In fact, very few organizations need to rely on big data technologies to extract value from HR data. All the professionals in the field would back me up: In all the projects we work on, a shared server is able to process the data in the appropriate time. Thus, it isn't necessary to resort to big data technologies, as long as you're working with structured data...

Sources of Data

Every day, employees in a company show multiple signs that can be used to measure their performance, their degree of job satisfaction, and their commitment to the organization. Technology has enormously simplified the measurement and collection of objective parameters on work activities (attendance records or "clocking in," periodic employee performance reviews, number of e-mails sent, time spent in meetings, conference room reservations, shared calendars, etc.). It can also measure subjective parameters (employee feedback about work relationships or the company, its products, or its services) with different metrics specific to the organization or more standardized ones like the Employee Net Promoter Score.

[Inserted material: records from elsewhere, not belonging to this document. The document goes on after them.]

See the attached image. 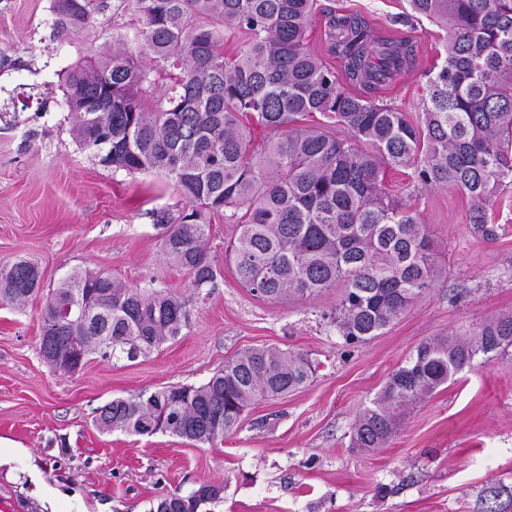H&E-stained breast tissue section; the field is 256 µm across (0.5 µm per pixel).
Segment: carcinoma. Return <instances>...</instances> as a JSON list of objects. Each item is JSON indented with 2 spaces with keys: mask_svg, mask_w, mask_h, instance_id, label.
<instances>
[{
  "mask_svg": "<svg viewBox=\"0 0 512 512\" xmlns=\"http://www.w3.org/2000/svg\"><path fill=\"white\" fill-rule=\"evenodd\" d=\"M407 2L408 18L443 32V54L424 72L416 117L378 96L413 66V45L382 36L359 15L330 10L319 53L310 47L317 0H52L58 33L84 29L108 7L114 19L112 52L63 74L74 137L105 168L170 180L185 207L157 218L163 253L193 290L215 288L208 241L212 217L222 216L236 225L224 259L243 287L269 301L337 288L327 319L347 344L364 343L440 278L417 211L384 190L386 169L465 195L469 223L487 240L498 236L493 198L512 180V0ZM128 11L140 21L136 53L115 23ZM230 39L236 46L226 52ZM108 98L110 112L103 110ZM259 128L265 143L258 150L252 134ZM88 284L107 316L60 315ZM41 290L30 261L0 270L1 303L18 305ZM188 321V301L176 293L74 271L47 290L40 353L58 355L77 337L88 356L132 361L179 336ZM510 348L511 312L464 337L419 344L359 411L352 447H384L405 410L477 356L487 363ZM311 374L303 354L255 347L199 386L115 398L98 408L94 424L213 445L239 427L250 405L303 387ZM222 493L202 483L187 495L157 498L149 512H199Z\"/></svg>",
  "mask_w": 512,
  "mask_h": 512,
  "instance_id": "1",
  "label": "carcinoma"
}]
</instances>
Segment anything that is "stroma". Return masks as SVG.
I'll list each match as a JSON object with an SVG mask.
<instances>
[{
    "instance_id": "stroma-1",
    "label": "stroma",
    "mask_w": 512,
    "mask_h": 512,
    "mask_svg": "<svg viewBox=\"0 0 512 512\" xmlns=\"http://www.w3.org/2000/svg\"><path fill=\"white\" fill-rule=\"evenodd\" d=\"M52 0H0V267L36 263L53 288L73 271L103 272L131 286L169 289L190 300L189 324L133 361L89 357L74 375L41 356L43 299L0 304V512H148L152 499L224 487L205 512H485V490L512 504V349L474 361L402 415L382 448L350 445L359 409L422 342L471 330L512 312V185L494 202L496 240L476 236L469 201L451 189H414L388 172L385 190L414 199L445 278L381 335L348 347L326 318L336 292L263 302L224 259L234 225L212 220L210 254L220 274L211 294L166 262L157 217L181 197L166 178L99 165L72 134L61 75L79 58L112 48V14L55 36ZM310 46L321 50L323 14L350 12L412 40L414 68L389 82L388 103L421 110L423 73L442 43L427 20L404 23L406 0H319ZM276 345L306 355L310 381L246 409L217 445L158 433L99 431L97 408L172 385H201L225 359Z\"/></svg>"
}]
</instances>
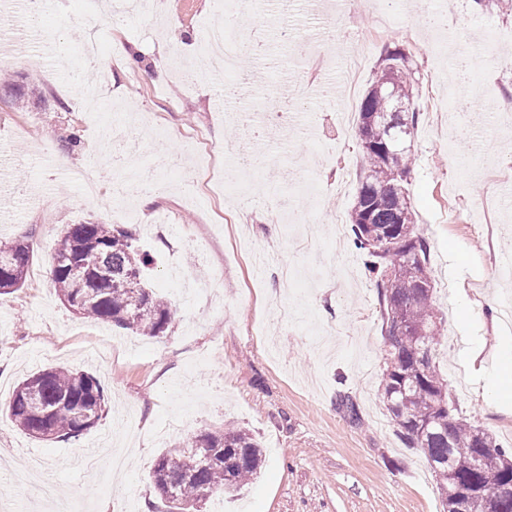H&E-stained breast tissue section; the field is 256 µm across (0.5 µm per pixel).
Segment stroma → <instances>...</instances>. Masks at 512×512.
<instances>
[{
	"label": "stroma",
	"instance_id": "stroma-1",
	"mask_svg": "<svg viewBox=\"0 0 512 512\" xmlns=\"http://www.w3.org/2000/svg\"><path fill=\"white\" fill-rule=\"evenodd\" d=\"M380 11L343 0L333 15L316 0H262L244 29L266 58L249 80V122L224 117L228 78L187 90L176 49L202 58L214 0H159L152 13L122 0H43L21 32L0 29V240L32 245L23 288L0 295V512H165L149 472L156 456L206 429L252 431L265 459L256 479L205 512H444L424 454L405 447L382 396L385 344L377 288L352 241L336 243L330 216L347 221L364 159L358 103L388 50L405 49L416 77L414 166L405 188L415 231L430 244L433 305L442 320L434 358L469 424L512 447V406L483 385L497 339L512 337V13L474 12L469 0H380ZM94 38L109 58L94 73L80 51ZM324 59L339 43L363 55L354 96L337 74L319 86L299 41ZM188 48H181V41ZM107 86L113 105L83 108L81 92ZM298 106L276 125L270 102ZM135 114L138 164L161 181L193 164L192 134L221 151L191 188L134 197L137 244L153 292L176 317L159 338L82 319L62 303L51 256L69 224L108 221L111 181L123 175L121 141L105 129L113 109ZM77 136L79 144L66 149ZM102 175L97 198L60 167ZM495 308H487V298ZM481 348L474 362L469 345ZM63 365L99 380L109 412L80 437L42 441L18 430L6 407L15 386ZM352 400L351 419L341 404ZM122 449L120 468L97 473L76 460L101 443ZM57 501L40 493L45 471Z\"/></svg>",
	"mask_w": 512,
	"mask_h": 512
}]
</instances>
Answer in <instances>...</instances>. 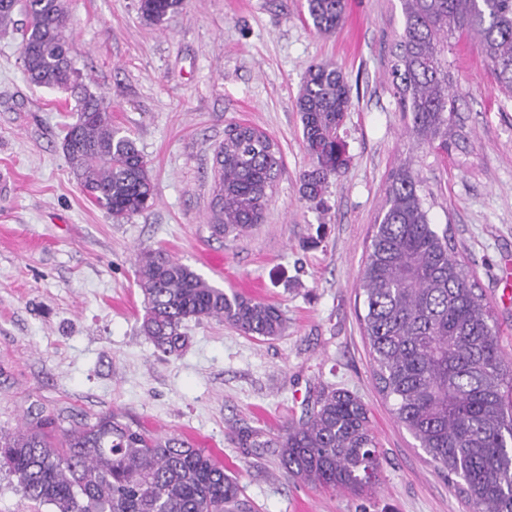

Employees could also be sharing very relevant information on a daily basis about their state of mind regarding the organization through their interaction with co-workers on different channels of internal or external social media networks, which could be tapped into and analyzed.
Text Analytics is another important contributor to economic value. Seth Grimes is a well-known specialist in text analytics. In a presentation he stated that, when trying to collect the Voice of the Customer, humans perform poorly, and you need tools to help interpret and capitalize on the large amounts of data found on social networks, web chats, or customer calls.
Companies like MeaningCloud are bringing the technology and the knowledge that text analytics provides from the VoC (Voice of the Customer) to the VoE (Voice of the Employee).